Consideriamo, poi, il contesto politico attuale e gli autori della proposta di presidenzialismo. Anche a non volerla tacciare di “fascismo” (o di neofascismo alla Almirante, presidenzialista in aperta contrapposizione con la Costituzione), perché resta il rispetto della libertà di voto degli elettori, è evidente il suo tratto autoritario e illiberale.

Siamo sicuri di voler affidare i diritti, sociali e civili, dei cittadini a nostrani Putin, Erdogan, Bolsonaro, Orban, Kaczyński, Le Pen, eletti presidente a furor di popolo, magari grazie a condizioni di grave crisi economica e sociale (pensiamo al terrore dei tedeschi per inflazioni non controllate), oppure grazie al discredito in cui è (stato) precipitato il sistema dei partiti? Quali sarebbero i contrappesi?

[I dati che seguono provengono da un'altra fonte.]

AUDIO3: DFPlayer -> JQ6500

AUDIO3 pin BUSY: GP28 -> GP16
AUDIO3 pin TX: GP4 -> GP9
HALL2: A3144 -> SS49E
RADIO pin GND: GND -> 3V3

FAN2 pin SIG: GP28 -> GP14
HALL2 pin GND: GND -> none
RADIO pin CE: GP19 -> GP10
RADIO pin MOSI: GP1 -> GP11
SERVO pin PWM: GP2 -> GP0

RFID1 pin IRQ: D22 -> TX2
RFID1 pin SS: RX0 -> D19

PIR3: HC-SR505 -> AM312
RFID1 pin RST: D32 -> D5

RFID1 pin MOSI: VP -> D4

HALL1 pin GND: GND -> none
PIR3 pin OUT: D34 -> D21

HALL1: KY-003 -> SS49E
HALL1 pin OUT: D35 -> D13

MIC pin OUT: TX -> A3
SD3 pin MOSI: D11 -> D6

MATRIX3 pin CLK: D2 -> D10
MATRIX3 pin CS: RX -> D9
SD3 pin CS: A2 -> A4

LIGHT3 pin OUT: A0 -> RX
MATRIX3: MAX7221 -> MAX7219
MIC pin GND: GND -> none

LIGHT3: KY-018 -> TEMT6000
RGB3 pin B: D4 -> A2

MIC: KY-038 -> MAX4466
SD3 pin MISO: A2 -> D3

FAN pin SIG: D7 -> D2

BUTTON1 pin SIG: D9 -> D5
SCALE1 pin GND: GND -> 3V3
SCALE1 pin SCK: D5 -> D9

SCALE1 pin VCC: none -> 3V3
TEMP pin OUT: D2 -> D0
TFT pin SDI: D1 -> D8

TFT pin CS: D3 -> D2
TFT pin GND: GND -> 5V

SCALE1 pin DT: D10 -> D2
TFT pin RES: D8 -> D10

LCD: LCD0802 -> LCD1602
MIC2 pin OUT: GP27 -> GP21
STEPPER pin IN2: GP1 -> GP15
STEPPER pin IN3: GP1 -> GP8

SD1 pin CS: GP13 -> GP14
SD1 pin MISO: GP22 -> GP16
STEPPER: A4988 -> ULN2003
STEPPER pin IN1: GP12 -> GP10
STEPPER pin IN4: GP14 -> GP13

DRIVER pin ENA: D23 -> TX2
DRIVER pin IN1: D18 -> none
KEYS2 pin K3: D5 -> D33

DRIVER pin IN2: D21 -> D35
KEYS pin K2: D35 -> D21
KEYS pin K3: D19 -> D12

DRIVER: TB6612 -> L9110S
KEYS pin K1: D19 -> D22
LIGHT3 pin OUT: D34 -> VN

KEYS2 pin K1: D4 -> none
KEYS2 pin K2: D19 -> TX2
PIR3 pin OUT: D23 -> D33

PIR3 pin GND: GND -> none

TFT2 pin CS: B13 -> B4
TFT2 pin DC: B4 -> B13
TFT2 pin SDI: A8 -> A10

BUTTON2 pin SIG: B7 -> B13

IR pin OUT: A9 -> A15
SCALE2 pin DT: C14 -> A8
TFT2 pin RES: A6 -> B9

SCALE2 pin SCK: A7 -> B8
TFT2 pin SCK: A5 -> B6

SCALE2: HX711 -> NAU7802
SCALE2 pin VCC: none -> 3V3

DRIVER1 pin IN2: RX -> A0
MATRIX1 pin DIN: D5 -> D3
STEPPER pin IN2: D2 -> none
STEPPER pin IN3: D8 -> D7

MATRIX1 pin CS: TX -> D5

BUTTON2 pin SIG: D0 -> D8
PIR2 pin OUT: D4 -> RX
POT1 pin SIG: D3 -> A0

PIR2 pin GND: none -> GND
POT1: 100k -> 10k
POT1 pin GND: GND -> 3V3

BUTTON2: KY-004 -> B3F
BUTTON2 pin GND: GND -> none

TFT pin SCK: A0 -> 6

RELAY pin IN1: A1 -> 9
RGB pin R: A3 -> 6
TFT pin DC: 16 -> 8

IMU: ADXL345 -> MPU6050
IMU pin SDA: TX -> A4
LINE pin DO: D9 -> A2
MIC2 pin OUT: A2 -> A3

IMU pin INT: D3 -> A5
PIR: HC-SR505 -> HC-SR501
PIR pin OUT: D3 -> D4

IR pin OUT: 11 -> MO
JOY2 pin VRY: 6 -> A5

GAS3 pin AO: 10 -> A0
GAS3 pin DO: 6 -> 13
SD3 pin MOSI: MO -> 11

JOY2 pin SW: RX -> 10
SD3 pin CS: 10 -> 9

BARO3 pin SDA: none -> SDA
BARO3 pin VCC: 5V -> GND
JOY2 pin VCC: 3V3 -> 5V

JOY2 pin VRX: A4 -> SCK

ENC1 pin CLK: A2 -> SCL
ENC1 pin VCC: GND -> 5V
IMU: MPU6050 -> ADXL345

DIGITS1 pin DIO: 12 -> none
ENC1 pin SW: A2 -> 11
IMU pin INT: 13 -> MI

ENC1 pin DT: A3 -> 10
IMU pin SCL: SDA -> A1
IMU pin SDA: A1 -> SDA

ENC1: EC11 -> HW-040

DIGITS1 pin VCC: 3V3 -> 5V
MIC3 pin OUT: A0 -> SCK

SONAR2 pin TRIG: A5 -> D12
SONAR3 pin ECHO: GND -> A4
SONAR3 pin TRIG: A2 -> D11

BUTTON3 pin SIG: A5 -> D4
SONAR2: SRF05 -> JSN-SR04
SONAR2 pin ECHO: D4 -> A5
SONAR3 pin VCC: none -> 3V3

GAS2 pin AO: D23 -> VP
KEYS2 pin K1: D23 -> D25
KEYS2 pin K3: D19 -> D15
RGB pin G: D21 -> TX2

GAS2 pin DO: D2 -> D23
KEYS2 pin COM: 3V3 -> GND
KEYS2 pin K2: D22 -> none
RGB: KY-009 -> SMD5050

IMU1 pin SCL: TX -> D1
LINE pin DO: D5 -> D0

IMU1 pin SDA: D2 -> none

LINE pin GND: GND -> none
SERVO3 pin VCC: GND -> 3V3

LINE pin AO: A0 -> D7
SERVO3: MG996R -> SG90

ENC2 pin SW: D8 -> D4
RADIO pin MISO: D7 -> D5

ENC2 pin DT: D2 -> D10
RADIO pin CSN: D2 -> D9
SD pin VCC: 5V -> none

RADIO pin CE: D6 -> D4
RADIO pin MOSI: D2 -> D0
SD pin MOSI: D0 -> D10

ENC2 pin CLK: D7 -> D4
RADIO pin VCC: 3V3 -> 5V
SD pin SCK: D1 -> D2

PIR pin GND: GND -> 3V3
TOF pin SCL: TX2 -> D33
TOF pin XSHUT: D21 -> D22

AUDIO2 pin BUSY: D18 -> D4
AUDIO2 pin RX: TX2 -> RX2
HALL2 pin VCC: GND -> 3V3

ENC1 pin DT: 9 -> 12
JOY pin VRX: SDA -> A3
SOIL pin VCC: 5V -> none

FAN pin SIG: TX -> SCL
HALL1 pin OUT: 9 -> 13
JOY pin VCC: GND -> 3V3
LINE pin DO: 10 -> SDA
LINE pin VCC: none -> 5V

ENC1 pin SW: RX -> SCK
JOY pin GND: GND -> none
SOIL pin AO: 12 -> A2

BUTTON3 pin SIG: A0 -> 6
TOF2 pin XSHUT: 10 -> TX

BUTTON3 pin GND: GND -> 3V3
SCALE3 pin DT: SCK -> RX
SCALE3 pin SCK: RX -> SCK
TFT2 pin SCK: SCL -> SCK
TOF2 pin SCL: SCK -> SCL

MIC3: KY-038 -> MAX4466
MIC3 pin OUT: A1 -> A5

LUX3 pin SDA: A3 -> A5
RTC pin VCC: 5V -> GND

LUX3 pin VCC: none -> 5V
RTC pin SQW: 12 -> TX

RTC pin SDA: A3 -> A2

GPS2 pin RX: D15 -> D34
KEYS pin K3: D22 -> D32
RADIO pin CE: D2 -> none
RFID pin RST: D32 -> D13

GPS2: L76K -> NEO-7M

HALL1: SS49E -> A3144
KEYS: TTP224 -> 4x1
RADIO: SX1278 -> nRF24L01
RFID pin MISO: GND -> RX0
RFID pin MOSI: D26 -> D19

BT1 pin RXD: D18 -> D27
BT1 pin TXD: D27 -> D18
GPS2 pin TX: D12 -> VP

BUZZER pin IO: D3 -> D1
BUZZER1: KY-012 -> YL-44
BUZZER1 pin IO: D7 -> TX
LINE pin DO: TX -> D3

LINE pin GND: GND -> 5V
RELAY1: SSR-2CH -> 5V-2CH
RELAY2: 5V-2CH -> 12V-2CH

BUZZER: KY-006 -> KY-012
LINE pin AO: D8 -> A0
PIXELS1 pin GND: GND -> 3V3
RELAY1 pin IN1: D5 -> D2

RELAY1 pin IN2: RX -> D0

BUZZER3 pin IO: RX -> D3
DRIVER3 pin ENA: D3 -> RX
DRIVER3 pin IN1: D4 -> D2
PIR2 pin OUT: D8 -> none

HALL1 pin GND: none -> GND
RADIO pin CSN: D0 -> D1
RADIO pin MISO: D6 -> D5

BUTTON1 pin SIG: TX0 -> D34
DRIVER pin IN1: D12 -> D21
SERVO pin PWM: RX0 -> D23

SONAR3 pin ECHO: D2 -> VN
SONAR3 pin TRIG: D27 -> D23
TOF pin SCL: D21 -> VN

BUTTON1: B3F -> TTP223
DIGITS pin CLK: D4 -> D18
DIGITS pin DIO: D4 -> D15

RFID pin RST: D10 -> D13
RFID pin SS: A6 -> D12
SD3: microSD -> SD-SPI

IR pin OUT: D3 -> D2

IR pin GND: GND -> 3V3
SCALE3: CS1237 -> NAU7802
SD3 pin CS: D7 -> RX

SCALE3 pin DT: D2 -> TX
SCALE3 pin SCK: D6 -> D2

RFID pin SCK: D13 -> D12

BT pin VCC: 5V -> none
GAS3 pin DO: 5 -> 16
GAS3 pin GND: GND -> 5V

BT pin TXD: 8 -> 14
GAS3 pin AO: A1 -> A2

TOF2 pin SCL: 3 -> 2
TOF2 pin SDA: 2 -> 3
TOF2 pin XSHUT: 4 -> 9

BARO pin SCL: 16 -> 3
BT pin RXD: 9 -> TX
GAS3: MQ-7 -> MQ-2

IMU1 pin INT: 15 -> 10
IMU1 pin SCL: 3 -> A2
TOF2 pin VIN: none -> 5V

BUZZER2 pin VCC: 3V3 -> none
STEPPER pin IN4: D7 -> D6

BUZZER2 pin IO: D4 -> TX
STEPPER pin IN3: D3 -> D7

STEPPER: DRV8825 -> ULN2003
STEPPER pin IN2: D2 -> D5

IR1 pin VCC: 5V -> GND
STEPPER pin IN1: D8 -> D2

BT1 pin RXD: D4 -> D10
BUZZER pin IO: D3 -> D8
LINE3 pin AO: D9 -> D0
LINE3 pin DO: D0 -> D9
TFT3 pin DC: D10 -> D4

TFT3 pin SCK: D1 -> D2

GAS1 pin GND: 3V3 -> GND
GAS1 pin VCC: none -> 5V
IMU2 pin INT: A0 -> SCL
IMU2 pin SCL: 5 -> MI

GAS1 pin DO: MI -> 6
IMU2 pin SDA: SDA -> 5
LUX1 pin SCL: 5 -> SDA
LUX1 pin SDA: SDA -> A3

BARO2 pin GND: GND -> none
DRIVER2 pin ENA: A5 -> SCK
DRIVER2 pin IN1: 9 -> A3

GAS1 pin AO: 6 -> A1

In assenza di altre figure istituzionali (quali l’odierno presidente della Repubblica) o di un parlamento non allineato, resterebbero solo la magistratura e la Corte costituzionale, che sarebbero sottoposte però a pressioni fortissime, in nome della “volontà popolare” (vedi Ungheria e Polonia).

Il presidenzialismo, adottato in un quadro di forti contrapposizioni sociali, tutte figlie delle disuguaglianze che la globalizzazione neoliberista ha prodotto, non aiuta la decisione democratica, ma è benzina sul fuoco del populismo illiberale.